Слабость империи уже ярко сказалась во время войн одного из последних Антонинов, императора-философа Марка Аврелия, с германскими, фракийскими, сарматскими племенами — квадами, маркоманнами, язигами, котиками, бастарнами, певкинами, а также (возможно) со славянским племенем костобоков и др. По словам биографа Марка Аврелия, восстали все народы от границ Иллирика до Галлии. Раздражённые долголетним вмешательством Рима в их внутренние дела, требованиями рекрутов во вспомогательные части, уводом в рабство их соплеменников, они поднимались на борьбу. Навязанных им Римом царьков они изгоняли и заменяли их вождями, готовыми бороться с империей.
Эта война, то разгораясь, то затухая, тянулась 11 лет и стоила империи огромных жертв. Тысячи перебежчиков и дезертиров переходили на сторону «варваров». Дунайские провинции, Фракия, Македония, Ахайя, Галлия подвергались опустошению. Опасность угрожала Италии. Многим казалось, что вернулись времена Пунических войн. Чума, голод, пророчества, слухи о «чудесах» и «знамениях» усиливали смятение Марк Аврелий старался разъединить своих противников, и в известной мере это ему удавалось. Но, несмотря на то, что в глазах современников он остался победителем, ему пришлось пойти на ряд уступок —одним племенам он даровал римское гражданство, других освободил от податей, третьим обязался выплачивать субсидию деньгами и зерном.
Захваченные во время войн пленные расселялись в качестве колонов на государственных землях в пограничных провинциях и в Северной Италии. То, что пленные на этот раз не обращались в рабов, а использовались в качестве колонов, было одним из симптомов надвигавшегося кризиса рабовладельческого строя. Некоторая часть пленных была включена в римскую армию и отослана в отдалённые провинции. Через некоторое время поселённые в Италии «варвары» подняли восстание, так что в дальнейшем иноплеменников избегали селить в опасной близости к Риму. Но в провинциях эта практика продолжала применяться во всё возрастающих масштабах.

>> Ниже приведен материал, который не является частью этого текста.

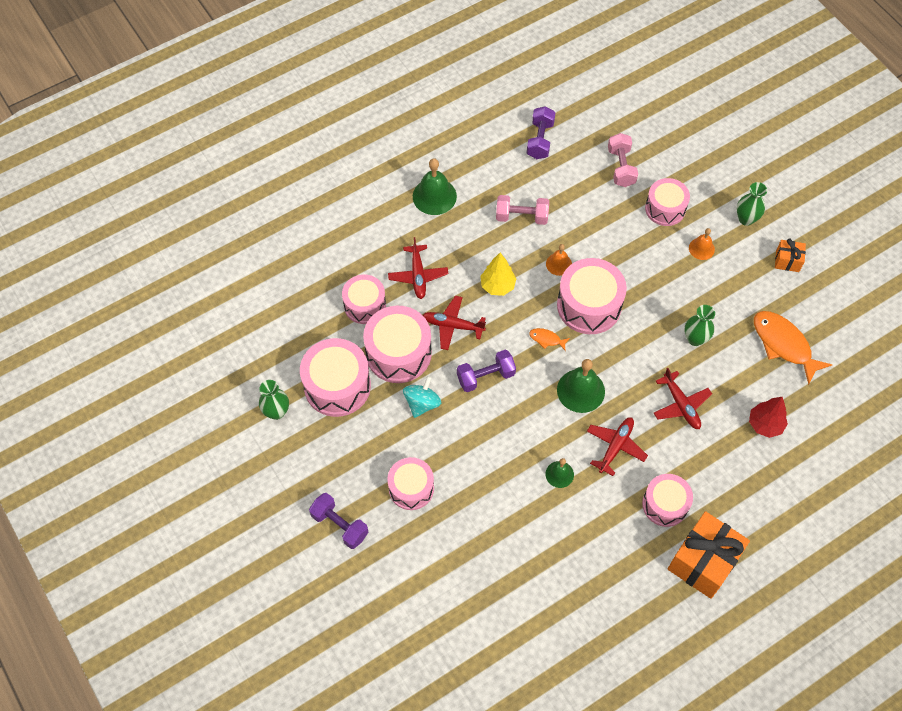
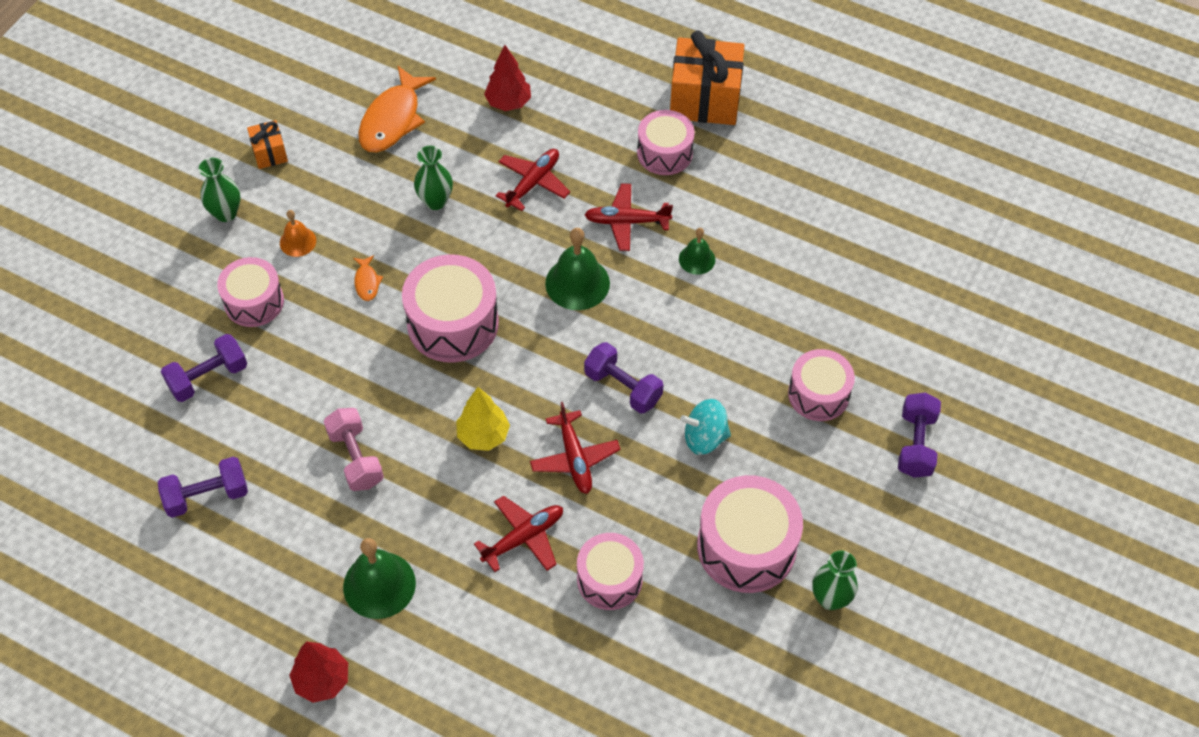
camera: 120 degrees left, 5 degrees down
pink drum [363,306,432,383] -> none
orange fish [529,328,570,350] -> orange fish moved to [353,255,383,301]
orange bell [546,244,572,276] -> none
pink dumbbell [608,133,638,187] -> purple dumbbell [161,334,247,402]
none -> red tree [289,642,348,703]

С правления Марка Аврелия начинается новый этап как во внутренней жизни империи, где всё явственней сказывается кризис рабовладельческой системы, так и в истории её взаимоотношений с соседними народами. Эти народы и племена усиливают свой нажим на границы империи. С другой стороны, всё больше германцев, сарматов и других «варваров» становится в империи солдатами и земледельцами. Они вступают в союз с широкими массами рабов, крестьян, колонов, поднимающихся против имперской знати и рабовладельческого государства.